L'article 2 du décret du 17 juin 2011 est consacré à son application en Corse. En effet, la collectivité de Corse devra également réaliser le rapport relatif à la situation, sur son territoire, en matière de développement durable. Le décret a ainsi créé, au sein du Code général des collectivités territoriales, un article D. 4425-12, qui dispose que : "Le rapport prévu à l'article L. 4425-7 décrit, sous forme de synthèse, la situation en matière de développement durable de la collectivité à partir des évaluations, documents et bilans produits par la collectivité de Corse sur une base volontaire ou prévus par un texte législatif ou réglementaire".

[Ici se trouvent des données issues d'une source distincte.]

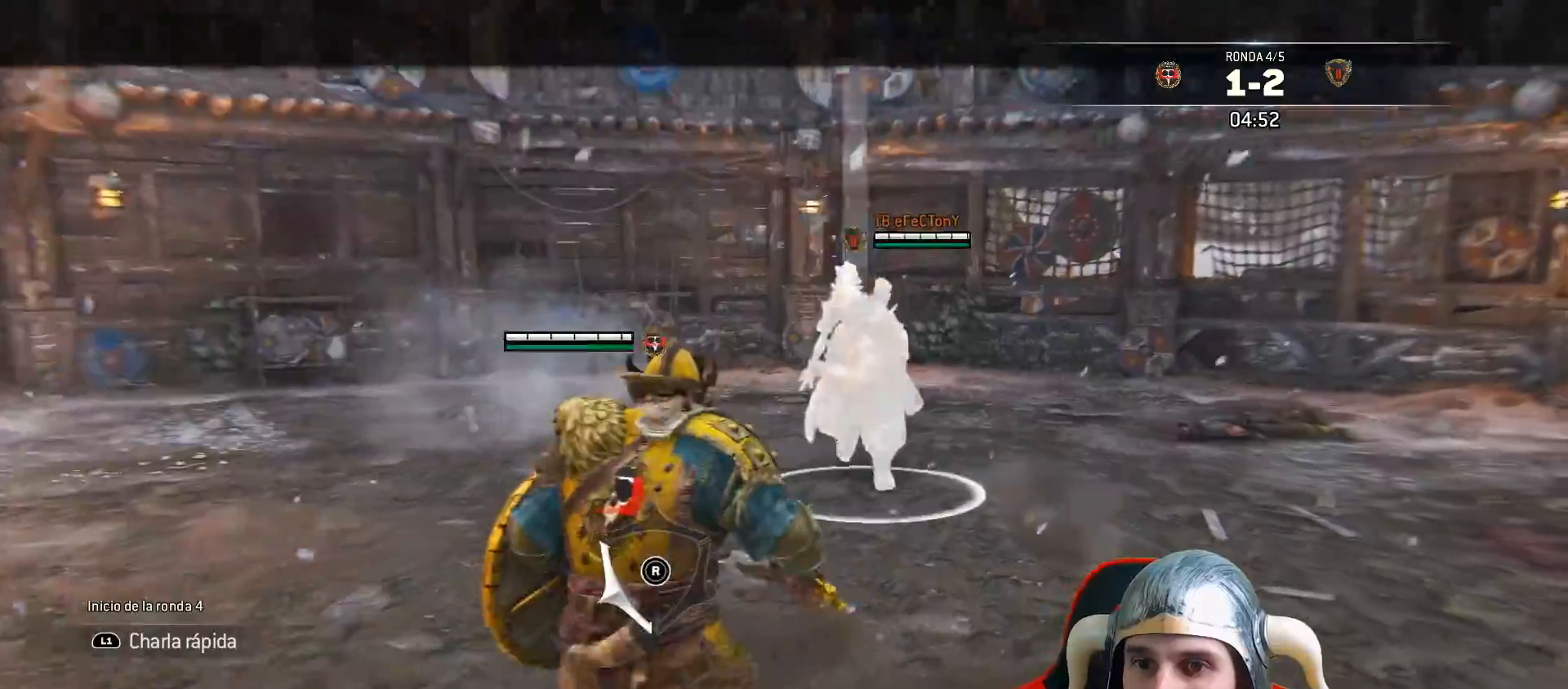
{"buttons": ["L2", "L3"], "left_stick": "left", "right_stick": "left", "events": [[317, "left_stick", "left"], [450, "right_stick", "left"]]}
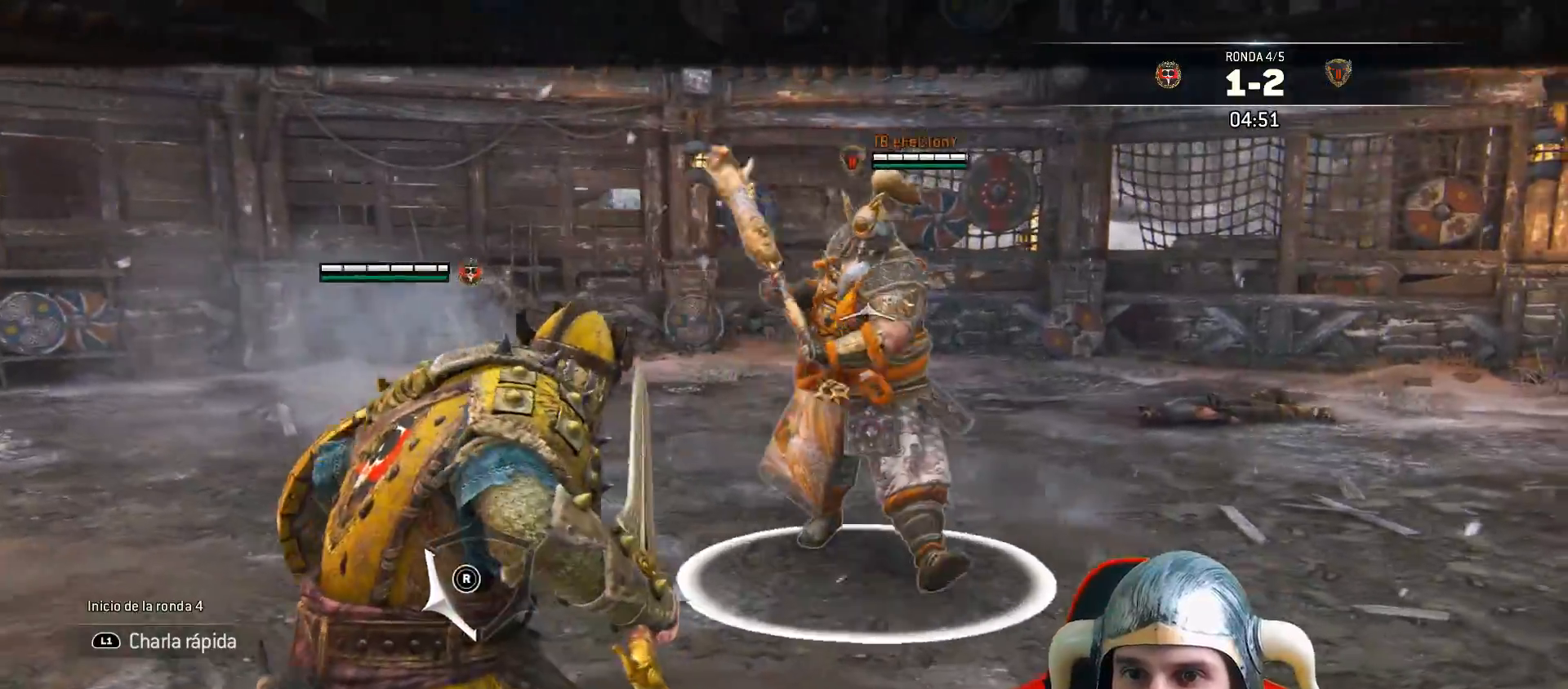
{"buttons": ["L2"], "left_stick": "left", "right_stick": "up", "events": [[233, "right_stick", "up"], [483, "L3", "up"]]}
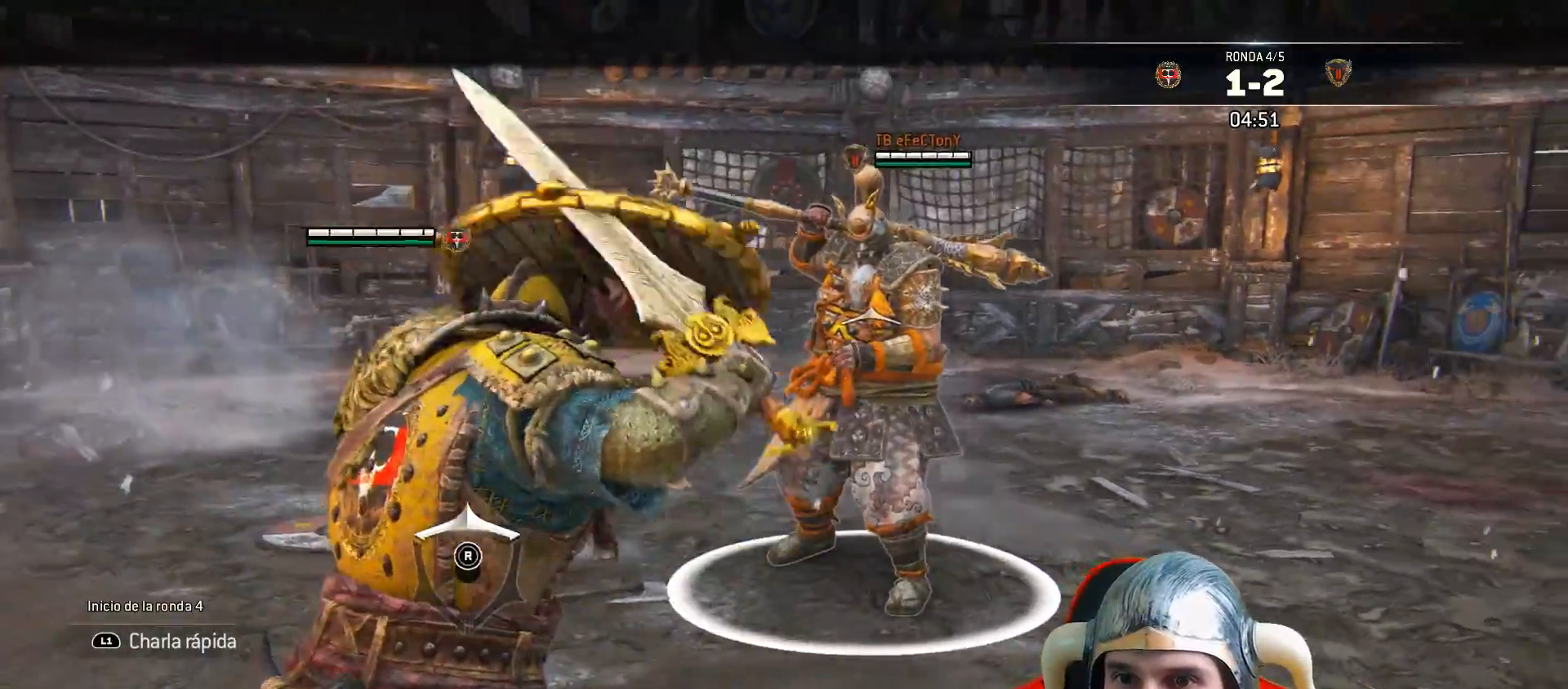
{"buttons": ["L2"], "left_stick": "left", "right_stick": "center", "events": [[50, "right_stick", "center"], [133, "CROSS", "down"], [233, "CROSS", "up"]]}
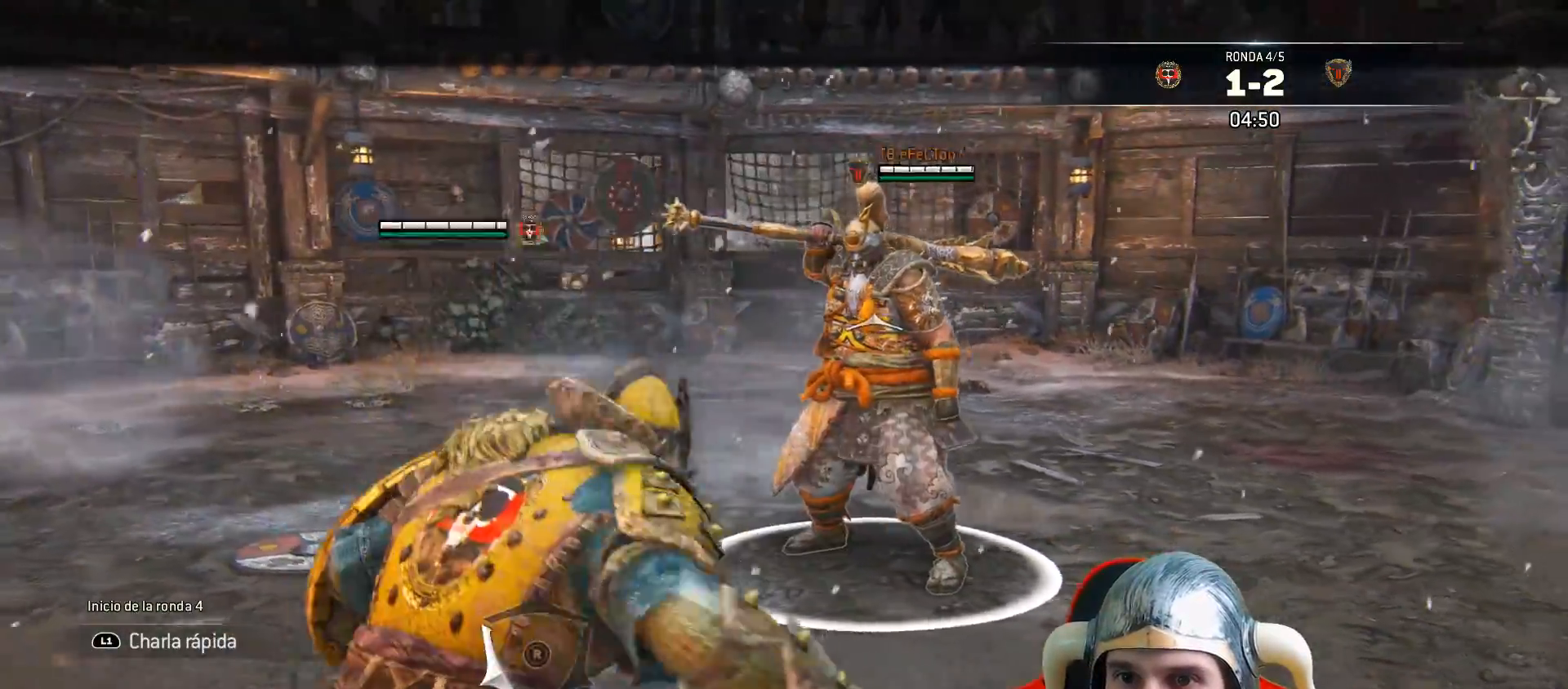
{"buttons": ["L2"], "left_stick": "up", "right_stick": "up-right", "events": [[233, "left_stick", "up"], [450, "right_stick", "up-right"]]}
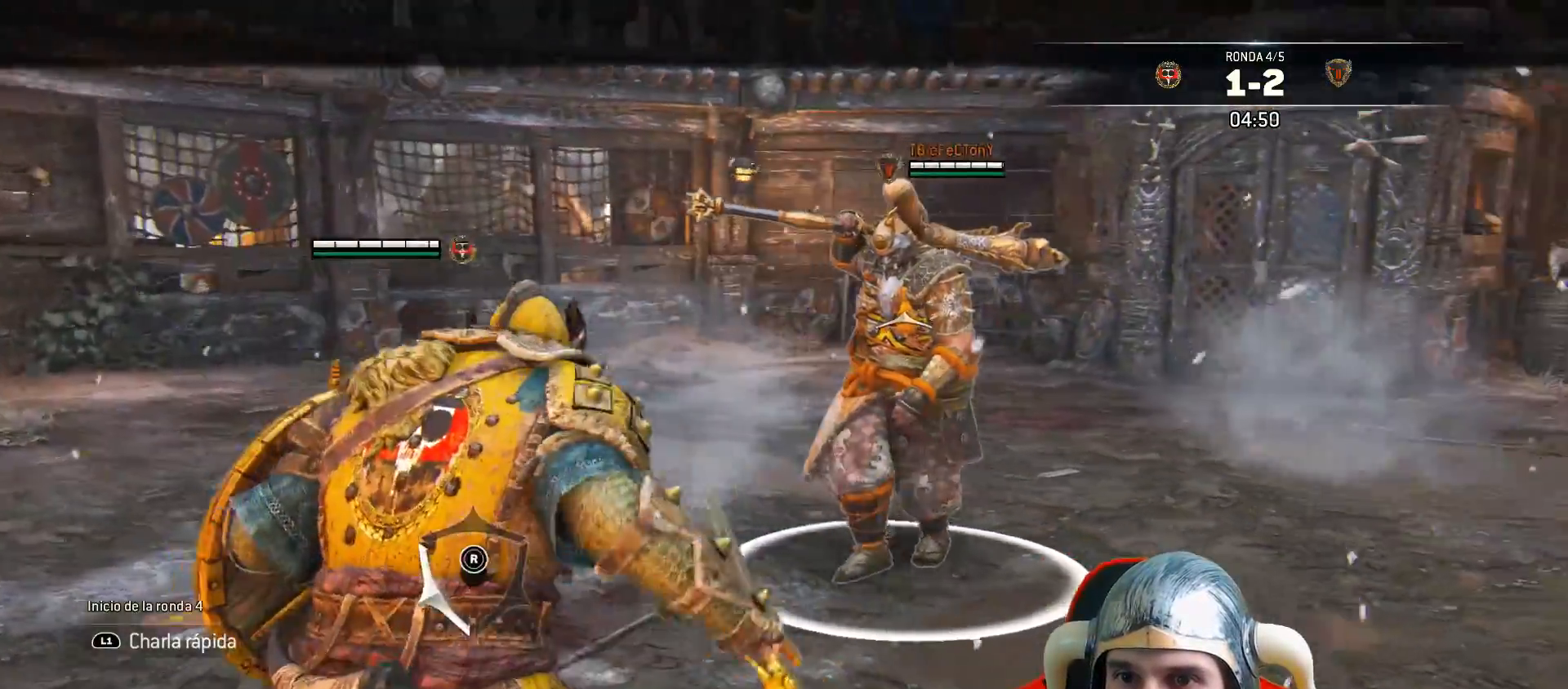
{"buttons": ["L2", "L3"], "left_stick": "left", "right_stick": "center", "events": [[33, "left_stick", "left"], [100, "right_stick", "center"], [350, "L3", "down"]]}
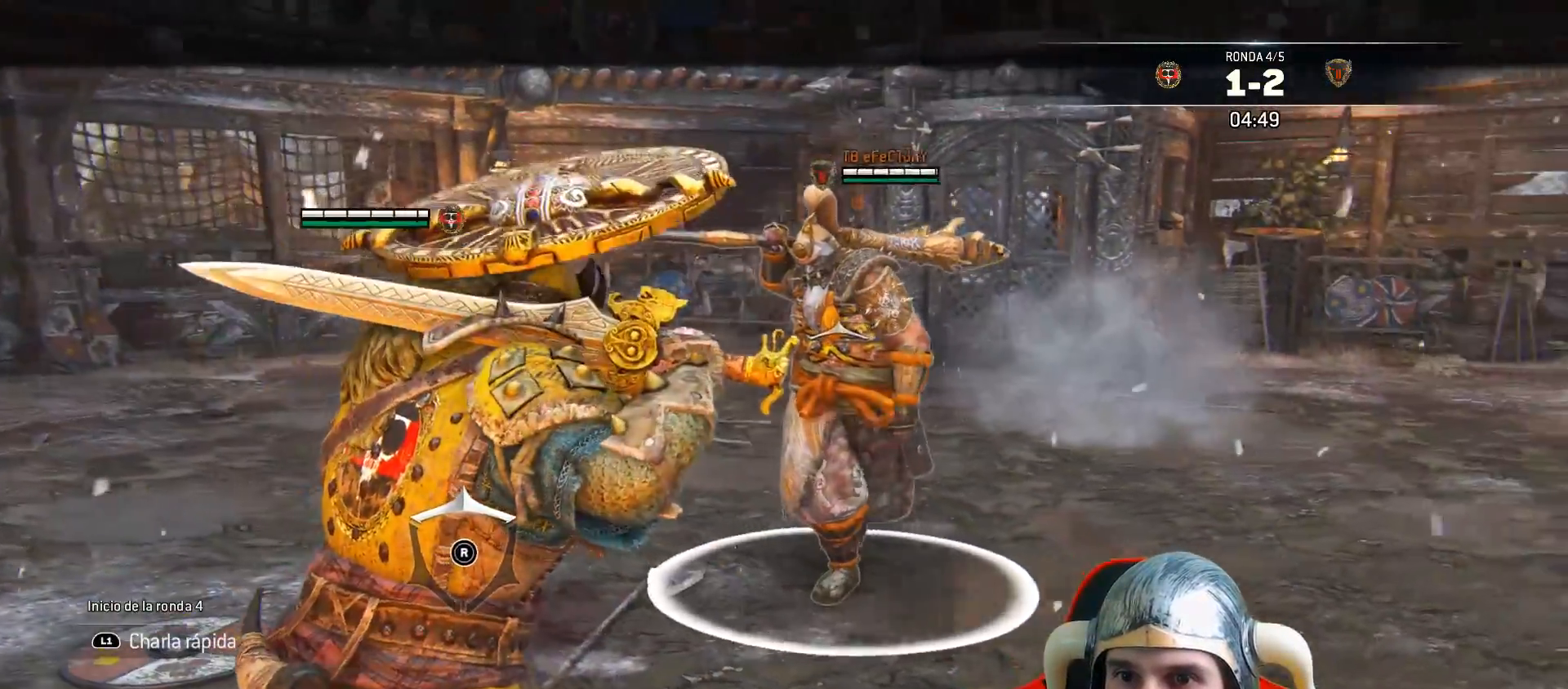
{"buttons": ["L2"], "left_stick": "up-left", "right_stick": "center", "events": [[117, "CROSS", "down"], [217, "CROSS", "up"], [383, "L3", "up"], [400, "left_stick", "up-left"]]}
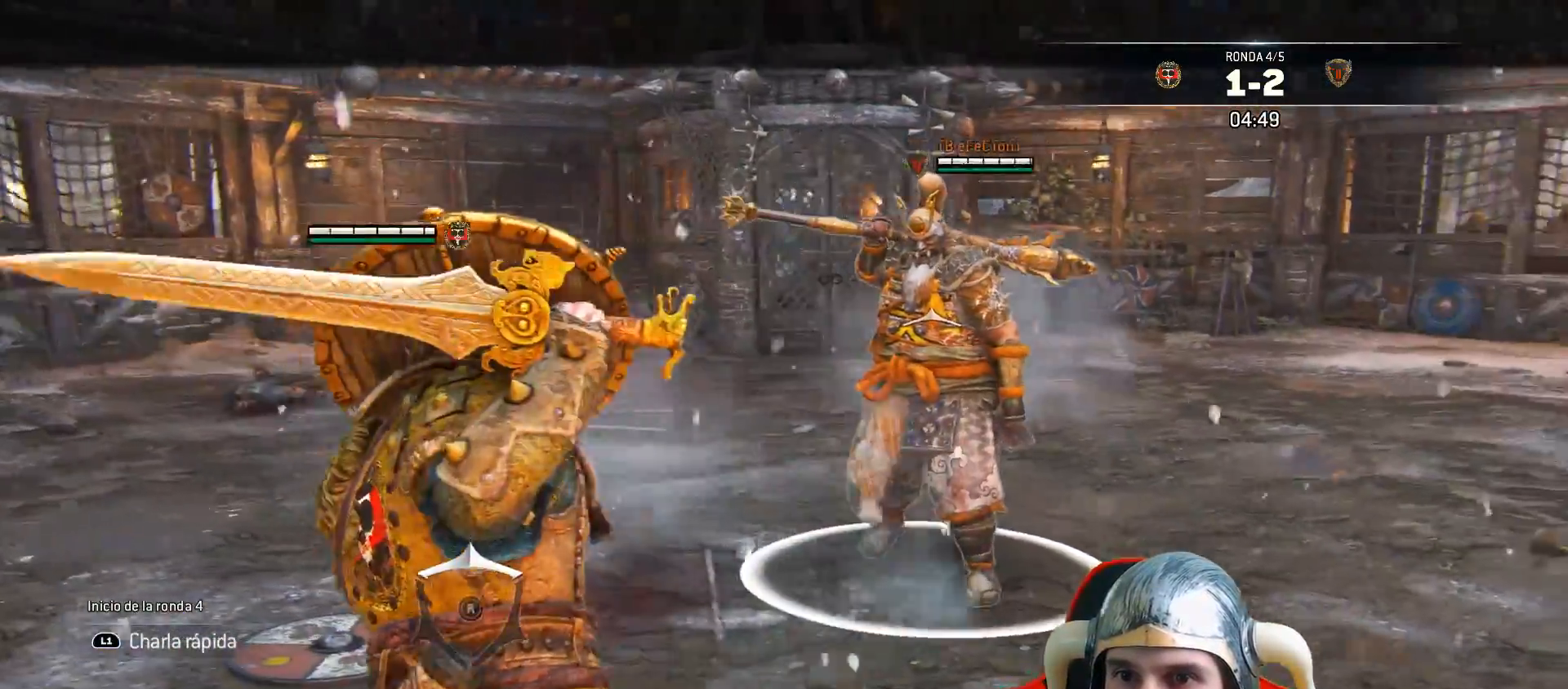
{"buttons": ["CIRCLE", "L2", "R2", "L3"], "left_stick": "up", "right_stick": "center", "events": [[17, "right_stick", "right"], [50, "left_stick", "up"], [150, "right_stick", "center"], [167, "left_stick", "up-right"], [300, "R2", "down"], [333, "L3", "down"], [333, "left_stick", "up"], [400, "CIRCLE", "down"]]}
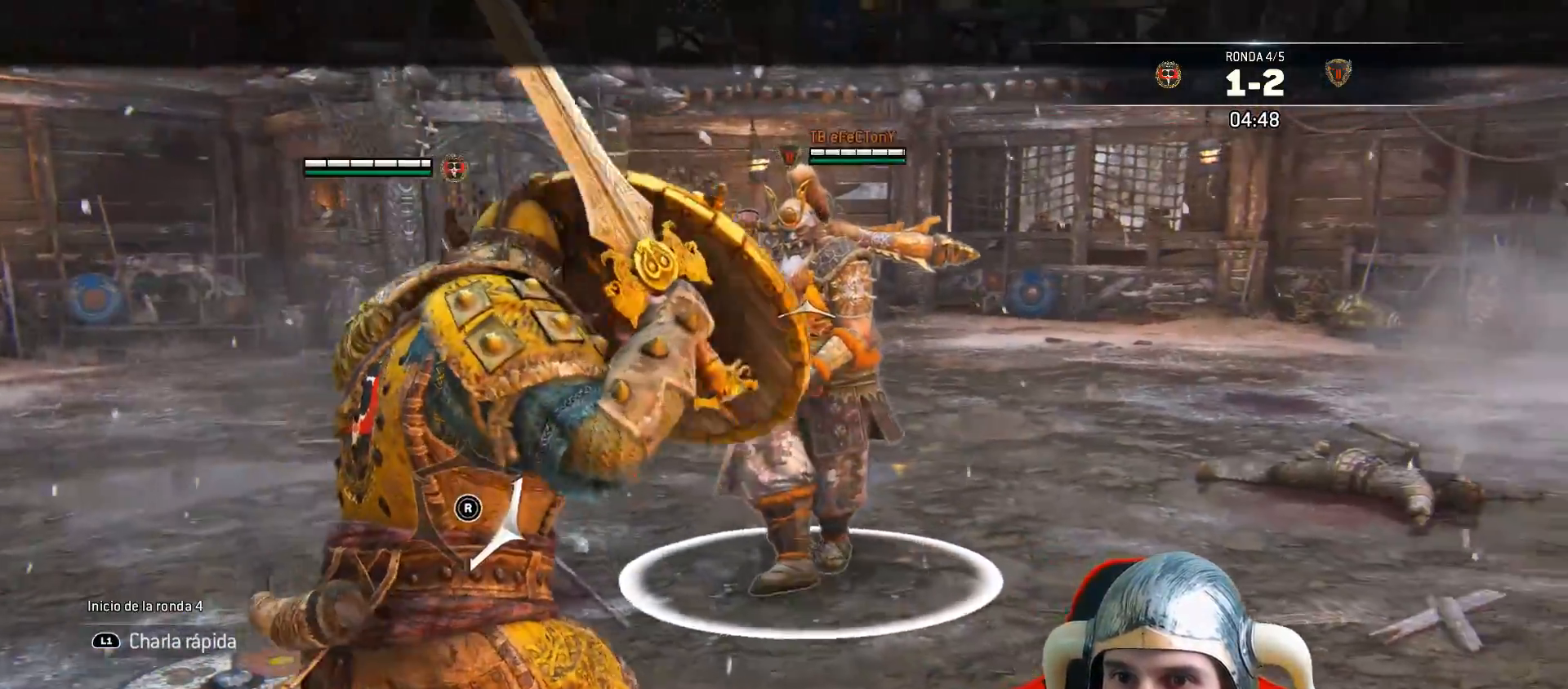
{"buttons": ["L2"], "left_stick": "down-left", "right_stick": "center", "events": [[50, "CIRCLE", "up"], [67, "L3", "up"], [67, "R2", "up"], [150, "left_stick", "center"], [283, "left_stick", "down-left"]]}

De la même façon que pour les autres collectivités, le rapport devra comporter les deux bilans relatifs aux actions d'une part et aux politiques publiques d'autre part, comprenant également une analyse des méthodes d'élaboration de ces actions et politiques, et pouvant se baser sur le cadre de référence utilisé pour les projets territoriaux de développement durable.

En conclusion, il faut espérer que les collectivités territoriales se saisissent de ce nouvel instrument, non pas uniquement comme d'un nouvelle instrument de communication mais comme le moyen de territorialiser concrètement le Grenelle de l'environnement. Au demeurant, on peut imaginer que certaines collectivités territoriales auront à cœur d'élaborer ces rapports, dans l'esprit du Grenelle de l'environnement en réunissant, tant lors de l'élaboration que de l'évaluation, les acteurs locaux du Grenelle.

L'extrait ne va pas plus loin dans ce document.